I quickly make the currency conversion in my head. “That's a thousand Canadian dollars! A thousand dollars to keep a dog?”

“Does Canada government mind if you keep dogs in the house?”

“No,” I reply. “The Canadian government doesn't mind.”

It's time to go back to school. I remember to use the washroom at Miranda's, with its sit-down toilet, before we leave. I inspected the school's toilets between classes and discovered that public toilets in China are exactly that — public. It wasn't the stench or the open trough running under all the stalls or the water barrel and scoop for flushing or even the used maxi-pads piled in the corners of the cubicles that had turned me off. It was the complete lack of doors. There was no door on the entry to the washroom and no door on any of the stalls. People walking down the hall can see into the first two stalls, and anyone strolling into the washroom can see into the third. The thought of one of my students coming in and exclaiming, “Hello, Miss Dionne!” while I am squatting over the toilet, possibly startling me off balance and into the sludge, doesn't really appeal to me. I've decided that the school bathroom will be a place to go only in emergencies. Only when it is not recess and the students are safely in their classes. That way, only the people in the office building next door will be able to peer down through the open windows and see.

On Tuesdays and Thursdays I have ten minutes to go from my last class at Number 1 School to my first class at Number 2 School. The schools are too close to merit a taxi ride, but not quite close enough to walk in that time, so the teaching centre has bought me a bicycle. The thought of navigating a bike through Guangzhou traffic makes my stomach ache, but I have little choice.

At 12:55, I sprint from my class at Number 1 School. I dash down the stairs, across the schoolyard, out the gates, and around the corner to the bike stand. As I hustle toward the stand, the old man who watches over the bikes gets up from his chair, grinning. He has been waiting for me.

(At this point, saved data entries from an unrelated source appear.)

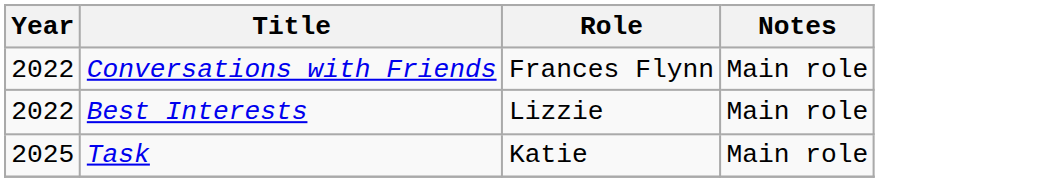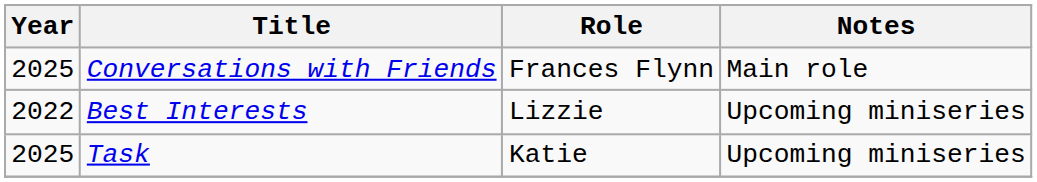Conversations with Friends | Year: 2022 -> 2025
Best Interests | Notes: Main role -> Upcoming miniseries
Task | Notes: Main role -> Upcoming miniseries
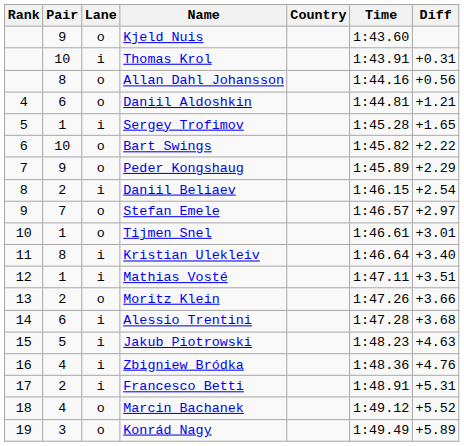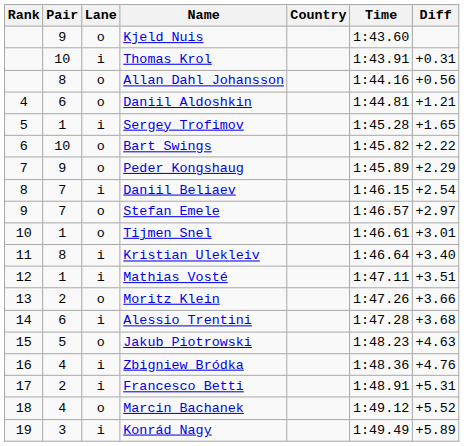Daniil Beliaev | Pair: 2 -> 7
Jakub Piotrowski | Lane: i -> o
Konrád Nagy | Lane: o -> i
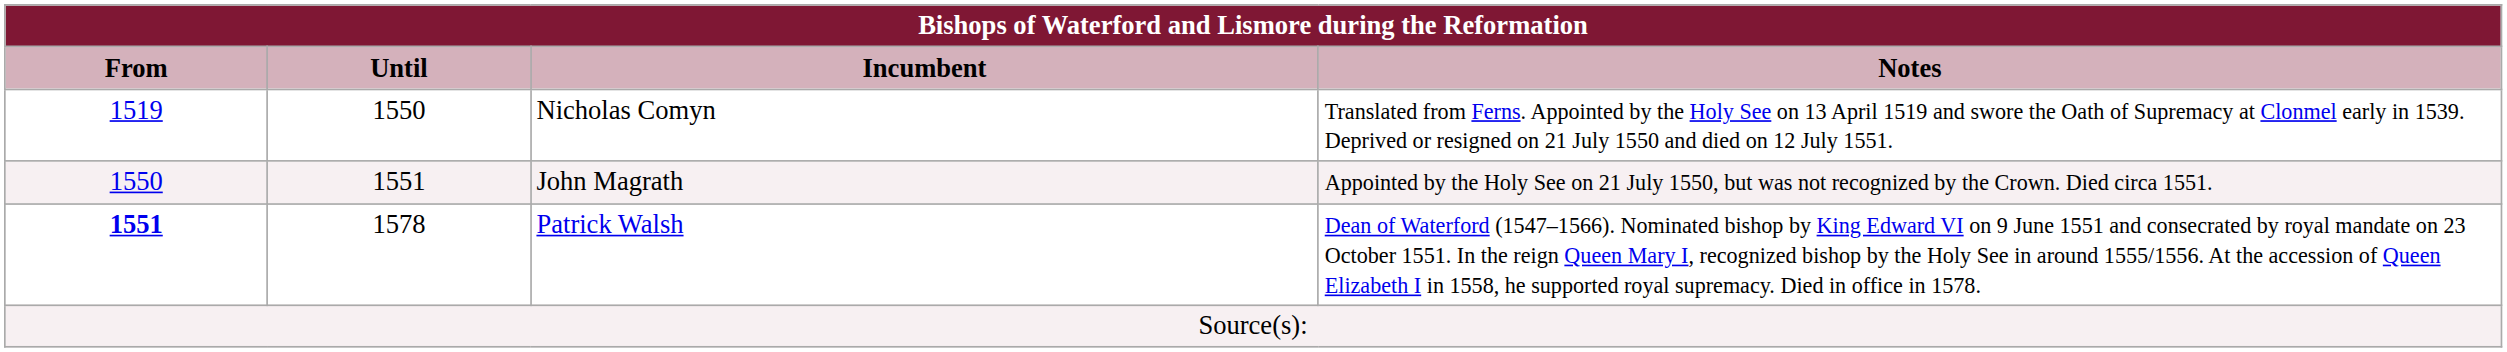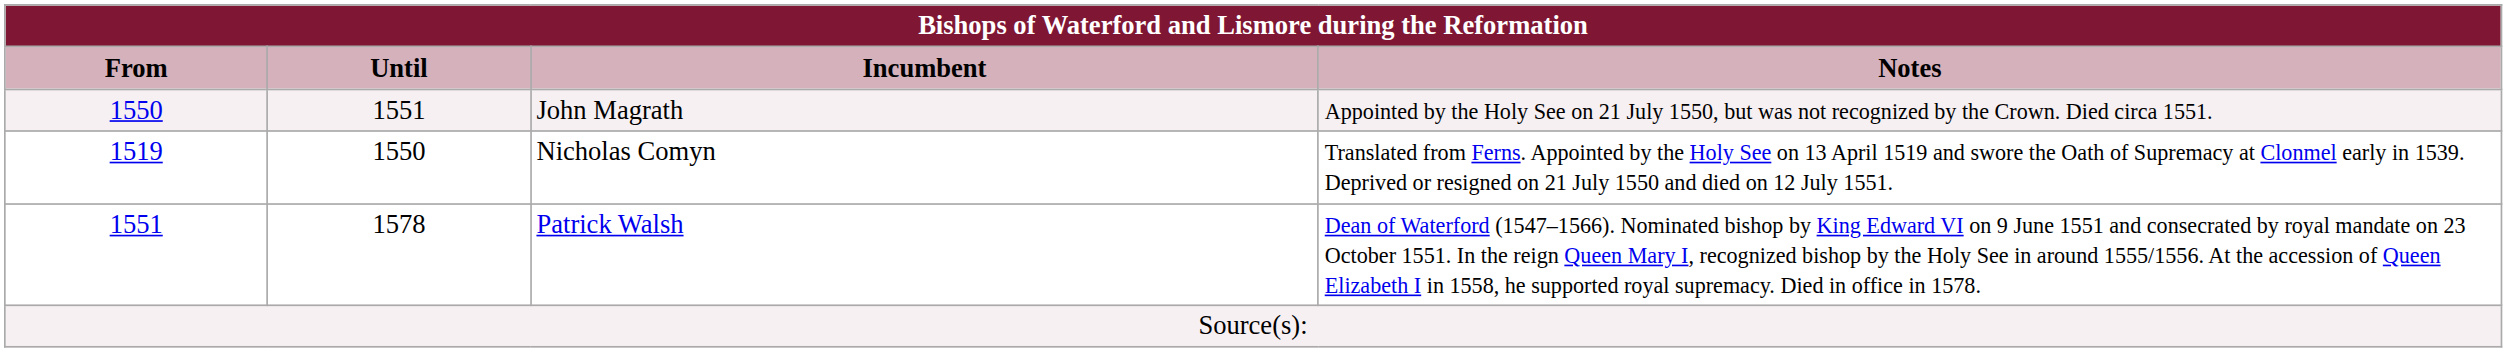rows swapped: Nicholas Comyn <-> John Magrath
Patrick Walsh | From: bold -> normal
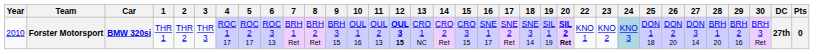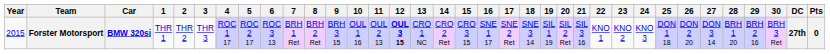+ column: 21 | SIL 3 16
Forster Motorsport | Year: 2010 -> 2015
Forster Motorsport | 20: bold -> normal
Forster Motorsport | 24: lightblue background -> no background
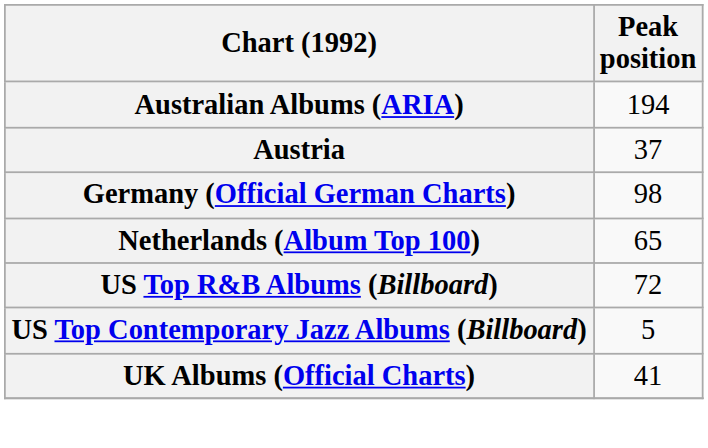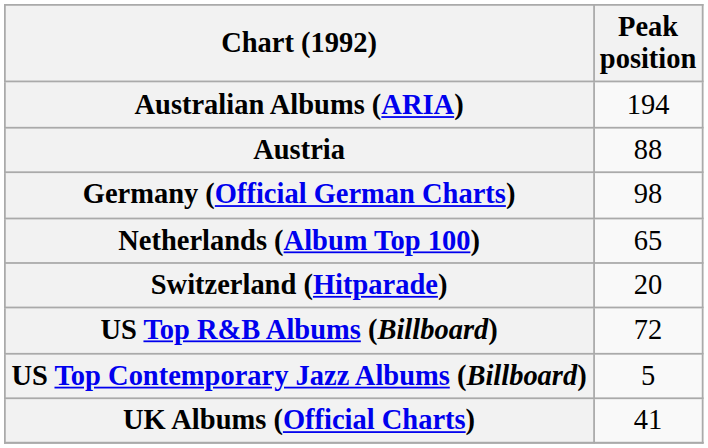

Miranda, who went ahead ten minutes early, must have warned him a flustered foreigner was on her way. Six minutes have eaten into my ten, and the clock is ticking. The bike man helps me untangle my bike from the others, shows me how to unlock it, and lifts it onto the street for me, smiling and gently laughing. Then he releases the kickstand for me when it is obvious I haven't a clue how to release a Chinese kickstand. I shout, “
Xie-xie
!” — Thanks! — as I jump on the bike and push my weight into the pedals.